> Source material:

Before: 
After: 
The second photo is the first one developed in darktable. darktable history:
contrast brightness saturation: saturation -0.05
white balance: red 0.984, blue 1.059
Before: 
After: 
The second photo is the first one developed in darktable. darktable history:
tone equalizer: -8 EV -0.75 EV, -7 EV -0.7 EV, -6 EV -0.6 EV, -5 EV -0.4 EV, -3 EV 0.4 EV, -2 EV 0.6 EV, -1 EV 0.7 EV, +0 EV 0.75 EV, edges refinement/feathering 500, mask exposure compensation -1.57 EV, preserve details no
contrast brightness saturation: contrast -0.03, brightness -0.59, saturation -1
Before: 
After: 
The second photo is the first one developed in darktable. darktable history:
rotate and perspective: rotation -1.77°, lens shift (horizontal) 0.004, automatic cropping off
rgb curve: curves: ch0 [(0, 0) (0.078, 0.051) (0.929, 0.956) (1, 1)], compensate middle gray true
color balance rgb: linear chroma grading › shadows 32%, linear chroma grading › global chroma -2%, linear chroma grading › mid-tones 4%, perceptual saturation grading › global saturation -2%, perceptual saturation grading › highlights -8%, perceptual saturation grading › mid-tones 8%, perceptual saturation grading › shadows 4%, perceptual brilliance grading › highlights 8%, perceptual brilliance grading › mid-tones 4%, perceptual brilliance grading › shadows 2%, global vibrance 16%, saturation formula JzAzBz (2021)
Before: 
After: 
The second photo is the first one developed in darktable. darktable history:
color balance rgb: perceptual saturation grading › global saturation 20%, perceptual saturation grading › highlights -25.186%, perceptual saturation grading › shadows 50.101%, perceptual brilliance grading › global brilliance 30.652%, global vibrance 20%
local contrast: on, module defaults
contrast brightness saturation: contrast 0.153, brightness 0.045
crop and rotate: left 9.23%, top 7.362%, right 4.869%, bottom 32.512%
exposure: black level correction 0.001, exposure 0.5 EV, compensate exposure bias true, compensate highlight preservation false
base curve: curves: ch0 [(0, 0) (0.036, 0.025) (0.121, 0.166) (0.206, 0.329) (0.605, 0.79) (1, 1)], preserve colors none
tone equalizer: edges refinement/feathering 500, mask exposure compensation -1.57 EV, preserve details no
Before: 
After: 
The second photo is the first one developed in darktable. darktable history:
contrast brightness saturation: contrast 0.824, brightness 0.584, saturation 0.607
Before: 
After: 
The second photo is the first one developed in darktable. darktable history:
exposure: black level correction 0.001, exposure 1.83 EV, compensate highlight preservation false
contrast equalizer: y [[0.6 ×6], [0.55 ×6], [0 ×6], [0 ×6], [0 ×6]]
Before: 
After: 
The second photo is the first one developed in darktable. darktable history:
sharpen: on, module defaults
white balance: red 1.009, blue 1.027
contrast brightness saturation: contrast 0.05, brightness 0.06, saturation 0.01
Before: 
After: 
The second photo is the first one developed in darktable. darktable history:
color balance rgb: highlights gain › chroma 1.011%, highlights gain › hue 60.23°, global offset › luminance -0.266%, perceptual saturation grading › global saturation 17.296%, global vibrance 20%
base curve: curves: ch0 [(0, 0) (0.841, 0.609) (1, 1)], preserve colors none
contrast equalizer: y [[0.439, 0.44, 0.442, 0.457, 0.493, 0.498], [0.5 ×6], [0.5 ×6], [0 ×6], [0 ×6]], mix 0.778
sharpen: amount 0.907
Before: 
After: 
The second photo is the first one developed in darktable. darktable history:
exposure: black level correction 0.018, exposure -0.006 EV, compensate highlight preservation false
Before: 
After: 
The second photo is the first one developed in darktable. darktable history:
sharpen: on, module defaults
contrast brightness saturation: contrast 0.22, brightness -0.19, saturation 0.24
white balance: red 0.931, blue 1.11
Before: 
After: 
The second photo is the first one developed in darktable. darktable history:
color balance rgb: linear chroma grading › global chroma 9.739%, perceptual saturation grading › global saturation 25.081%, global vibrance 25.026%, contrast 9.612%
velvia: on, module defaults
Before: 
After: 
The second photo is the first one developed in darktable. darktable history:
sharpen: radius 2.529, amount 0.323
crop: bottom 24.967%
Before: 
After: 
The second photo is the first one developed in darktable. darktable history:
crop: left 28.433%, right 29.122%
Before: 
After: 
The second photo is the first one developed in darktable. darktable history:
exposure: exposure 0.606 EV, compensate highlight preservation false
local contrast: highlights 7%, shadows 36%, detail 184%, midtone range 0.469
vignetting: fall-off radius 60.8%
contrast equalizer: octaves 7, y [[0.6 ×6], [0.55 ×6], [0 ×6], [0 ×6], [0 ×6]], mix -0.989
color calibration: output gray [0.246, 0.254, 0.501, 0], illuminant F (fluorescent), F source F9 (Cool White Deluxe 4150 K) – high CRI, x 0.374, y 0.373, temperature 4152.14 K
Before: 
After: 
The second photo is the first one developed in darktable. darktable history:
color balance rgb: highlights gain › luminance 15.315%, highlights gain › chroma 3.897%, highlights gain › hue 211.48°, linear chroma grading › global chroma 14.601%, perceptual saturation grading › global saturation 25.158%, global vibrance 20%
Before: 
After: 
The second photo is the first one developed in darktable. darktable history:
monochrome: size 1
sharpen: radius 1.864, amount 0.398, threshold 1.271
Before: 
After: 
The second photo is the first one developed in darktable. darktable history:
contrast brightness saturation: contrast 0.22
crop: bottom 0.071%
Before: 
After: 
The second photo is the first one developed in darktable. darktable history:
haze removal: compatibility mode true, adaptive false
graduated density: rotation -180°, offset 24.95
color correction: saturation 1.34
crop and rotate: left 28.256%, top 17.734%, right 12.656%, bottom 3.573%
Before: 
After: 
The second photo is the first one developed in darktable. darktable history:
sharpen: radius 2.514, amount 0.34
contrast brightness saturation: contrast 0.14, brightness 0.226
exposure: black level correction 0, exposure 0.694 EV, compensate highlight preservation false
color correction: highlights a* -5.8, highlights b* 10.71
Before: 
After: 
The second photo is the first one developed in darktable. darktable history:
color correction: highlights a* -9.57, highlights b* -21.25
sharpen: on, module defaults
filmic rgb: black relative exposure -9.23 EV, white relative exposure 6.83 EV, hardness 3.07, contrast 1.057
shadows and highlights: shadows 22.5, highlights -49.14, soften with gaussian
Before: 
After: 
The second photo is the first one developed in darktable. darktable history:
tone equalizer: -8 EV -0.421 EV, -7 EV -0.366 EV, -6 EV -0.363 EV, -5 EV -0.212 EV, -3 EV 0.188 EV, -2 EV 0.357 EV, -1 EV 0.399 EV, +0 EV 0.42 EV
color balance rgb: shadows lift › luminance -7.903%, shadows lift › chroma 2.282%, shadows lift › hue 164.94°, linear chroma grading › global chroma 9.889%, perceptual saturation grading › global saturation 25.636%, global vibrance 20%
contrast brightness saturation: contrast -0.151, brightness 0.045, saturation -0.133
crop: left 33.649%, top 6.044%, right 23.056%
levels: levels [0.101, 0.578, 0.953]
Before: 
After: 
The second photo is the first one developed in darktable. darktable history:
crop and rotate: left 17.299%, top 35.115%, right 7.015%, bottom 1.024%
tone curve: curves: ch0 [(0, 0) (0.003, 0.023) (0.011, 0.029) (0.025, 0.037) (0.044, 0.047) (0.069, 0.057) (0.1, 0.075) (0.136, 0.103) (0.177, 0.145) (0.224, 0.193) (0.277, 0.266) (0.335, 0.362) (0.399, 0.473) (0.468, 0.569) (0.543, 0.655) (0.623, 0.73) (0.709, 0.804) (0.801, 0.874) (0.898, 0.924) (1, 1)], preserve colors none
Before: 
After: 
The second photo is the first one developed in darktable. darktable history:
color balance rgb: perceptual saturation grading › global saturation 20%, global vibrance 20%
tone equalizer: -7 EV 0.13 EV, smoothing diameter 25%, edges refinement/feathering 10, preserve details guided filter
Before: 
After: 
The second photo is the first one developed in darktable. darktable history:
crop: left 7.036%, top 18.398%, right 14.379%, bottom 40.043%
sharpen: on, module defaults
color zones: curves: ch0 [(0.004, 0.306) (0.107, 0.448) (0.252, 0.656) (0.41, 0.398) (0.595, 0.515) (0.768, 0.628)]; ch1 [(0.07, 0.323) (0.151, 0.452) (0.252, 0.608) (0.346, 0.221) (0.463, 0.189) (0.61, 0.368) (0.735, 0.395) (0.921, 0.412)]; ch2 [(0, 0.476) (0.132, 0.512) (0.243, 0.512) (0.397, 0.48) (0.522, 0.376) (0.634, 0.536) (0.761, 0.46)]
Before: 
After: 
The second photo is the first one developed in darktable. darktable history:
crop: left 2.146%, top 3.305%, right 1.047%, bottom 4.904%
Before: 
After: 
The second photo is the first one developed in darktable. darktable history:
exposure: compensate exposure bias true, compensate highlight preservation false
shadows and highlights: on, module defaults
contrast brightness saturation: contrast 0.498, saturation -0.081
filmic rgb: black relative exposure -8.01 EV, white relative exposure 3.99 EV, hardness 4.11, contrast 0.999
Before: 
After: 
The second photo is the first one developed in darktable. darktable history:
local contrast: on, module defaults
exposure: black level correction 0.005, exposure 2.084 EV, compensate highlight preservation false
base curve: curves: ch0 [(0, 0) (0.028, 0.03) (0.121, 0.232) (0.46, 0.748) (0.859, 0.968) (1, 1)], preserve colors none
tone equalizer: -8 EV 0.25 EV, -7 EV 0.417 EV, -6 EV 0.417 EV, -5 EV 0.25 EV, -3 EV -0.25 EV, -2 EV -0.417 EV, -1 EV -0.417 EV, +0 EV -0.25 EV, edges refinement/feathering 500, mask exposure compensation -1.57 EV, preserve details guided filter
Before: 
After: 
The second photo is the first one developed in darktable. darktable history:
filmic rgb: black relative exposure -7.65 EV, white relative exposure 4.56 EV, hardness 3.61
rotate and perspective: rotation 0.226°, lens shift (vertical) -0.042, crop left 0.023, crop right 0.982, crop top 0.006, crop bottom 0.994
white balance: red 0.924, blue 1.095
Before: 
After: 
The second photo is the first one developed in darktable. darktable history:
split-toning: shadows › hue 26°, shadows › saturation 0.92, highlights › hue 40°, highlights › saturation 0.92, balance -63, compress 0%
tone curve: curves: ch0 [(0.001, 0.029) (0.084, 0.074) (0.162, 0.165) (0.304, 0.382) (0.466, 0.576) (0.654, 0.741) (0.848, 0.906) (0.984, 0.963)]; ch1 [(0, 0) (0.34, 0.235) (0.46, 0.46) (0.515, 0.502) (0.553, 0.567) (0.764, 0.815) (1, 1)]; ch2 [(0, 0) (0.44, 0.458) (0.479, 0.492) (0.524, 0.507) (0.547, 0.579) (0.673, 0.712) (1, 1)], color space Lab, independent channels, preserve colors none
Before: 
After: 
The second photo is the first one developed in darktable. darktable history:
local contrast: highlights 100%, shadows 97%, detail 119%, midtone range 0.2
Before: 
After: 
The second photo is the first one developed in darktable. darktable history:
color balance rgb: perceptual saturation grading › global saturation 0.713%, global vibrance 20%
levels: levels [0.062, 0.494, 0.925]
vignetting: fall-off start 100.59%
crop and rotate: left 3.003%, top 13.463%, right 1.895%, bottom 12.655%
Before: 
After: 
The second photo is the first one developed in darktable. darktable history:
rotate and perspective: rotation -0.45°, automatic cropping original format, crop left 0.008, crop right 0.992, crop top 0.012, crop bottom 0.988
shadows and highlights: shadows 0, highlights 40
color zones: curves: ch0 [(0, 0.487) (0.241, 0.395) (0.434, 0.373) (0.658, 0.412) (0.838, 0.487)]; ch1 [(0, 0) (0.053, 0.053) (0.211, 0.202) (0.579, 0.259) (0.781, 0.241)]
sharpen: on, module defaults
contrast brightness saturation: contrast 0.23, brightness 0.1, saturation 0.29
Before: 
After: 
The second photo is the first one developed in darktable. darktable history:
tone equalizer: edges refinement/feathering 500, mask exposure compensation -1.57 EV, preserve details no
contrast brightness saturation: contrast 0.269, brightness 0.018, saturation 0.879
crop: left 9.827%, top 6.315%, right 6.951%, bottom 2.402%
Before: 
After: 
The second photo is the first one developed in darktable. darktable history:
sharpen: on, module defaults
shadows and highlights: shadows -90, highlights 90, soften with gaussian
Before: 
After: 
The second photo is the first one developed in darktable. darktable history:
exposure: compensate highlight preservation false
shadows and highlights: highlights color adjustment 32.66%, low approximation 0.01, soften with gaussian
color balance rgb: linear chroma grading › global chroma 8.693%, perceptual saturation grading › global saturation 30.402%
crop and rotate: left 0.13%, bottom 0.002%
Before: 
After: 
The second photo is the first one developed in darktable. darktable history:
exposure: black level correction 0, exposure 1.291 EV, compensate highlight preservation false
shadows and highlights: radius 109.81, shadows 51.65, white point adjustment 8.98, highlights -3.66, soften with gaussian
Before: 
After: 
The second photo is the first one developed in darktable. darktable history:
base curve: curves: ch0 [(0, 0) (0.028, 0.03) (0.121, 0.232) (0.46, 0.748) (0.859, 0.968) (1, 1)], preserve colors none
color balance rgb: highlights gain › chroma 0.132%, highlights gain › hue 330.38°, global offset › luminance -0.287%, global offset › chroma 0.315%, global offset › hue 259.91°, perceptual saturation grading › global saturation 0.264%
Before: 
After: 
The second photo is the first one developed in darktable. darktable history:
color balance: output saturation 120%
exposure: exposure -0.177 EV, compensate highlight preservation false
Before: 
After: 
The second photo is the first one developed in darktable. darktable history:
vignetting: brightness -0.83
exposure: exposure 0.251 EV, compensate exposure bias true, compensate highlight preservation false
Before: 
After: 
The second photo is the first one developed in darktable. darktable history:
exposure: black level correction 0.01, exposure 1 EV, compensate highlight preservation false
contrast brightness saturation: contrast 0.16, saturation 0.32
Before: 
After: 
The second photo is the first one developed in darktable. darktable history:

> Short problem:
Extract the lines above from the very first one through the line containing "contrast brightness saturation: contrast -0.03, brightness", including both, and reproduce them word for word.

> Solution to the problem:
Before: 
After: 
The second photo is the first one developed in darktable. darktable history:
contrast brightness saturation: saturation -0.05
white balance: red 0.984, blue 1.059
Before: 
After: 
The second photo is the first one developed in darktable. darktable history:
tone equalizer: -8 EV -0.75 EV, -7 EV -0.7 EV, -6 EV -0.6 EV, -5 EV -0.4 EV, -3 EV 0.4 EV, -2 EV 0.6 EV, -1 EV 0.7 EV, +0 EV 0.75 EV, edges refinement/feathering 500, mask exposure compensation -1.57 EV, preserve details no
contrast brightness saturation: contrast -0.03, brightness -0.59, saturation -1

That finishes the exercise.